TT 69: Other Low Temperature Topics: Cold Atomic Gases

TT 69.3: Talk

Wednesday, March 18, 2015, 15:30–15:45, A 053

Many-Body Anderson Localization of BECs in the Bose-Hubbard Model — •Roman Katzer1, Cord Müller2, and Johann Kroha11Universität Bonn — 2Université de Nice, France

We have developed the transport theory for a Bose gas in the disordered Bose-Hubbard model in the regime of strong interactions, i.e. in the vicinity of the Mott lobes of vanishing Bose-Einstein condensate (BEC) amplitude. In contrast to previous approaches, we consider the Bose glass not as a state with vanishing averaged BEC amplitude with finite compressibility, but as the phase with finite average BEC amplitude but vanishing superfluid transport due to many-body Anderson localization of the interacting BEC wave functions and their many-body excitations.
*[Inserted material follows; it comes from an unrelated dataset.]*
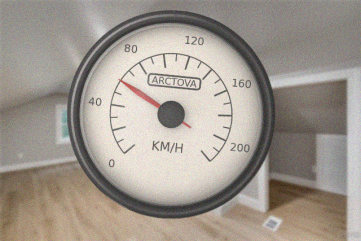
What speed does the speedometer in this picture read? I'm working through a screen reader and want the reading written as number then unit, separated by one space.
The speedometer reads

The theory is based on a calculation of the local many-body ground and excited states within a stochastic mean-field theory, treating the on-site Hubbard interaction exactly by diagonalizing the local part of the Bose-Hubbard Hamitonian in Fock space. Non-local effects of the interaction are neglected, analogous to Dynamical Mean-Field Theory. The transport theory for these hopping many-body states, including quantum interference processes ("Cooperons") is formulated as a generalization of the self-consistent theory of Anderson localization. The theory describes semiquantitatively the Mott localized phase ("Mott lobes"), the superfluid phase and the Bose glass phase as well as the respective phase transitions. In particular, the theory obeys the theorem of inclusions which states that in a disordered system there is no direct transition from the Mott phase to the superfluid phase.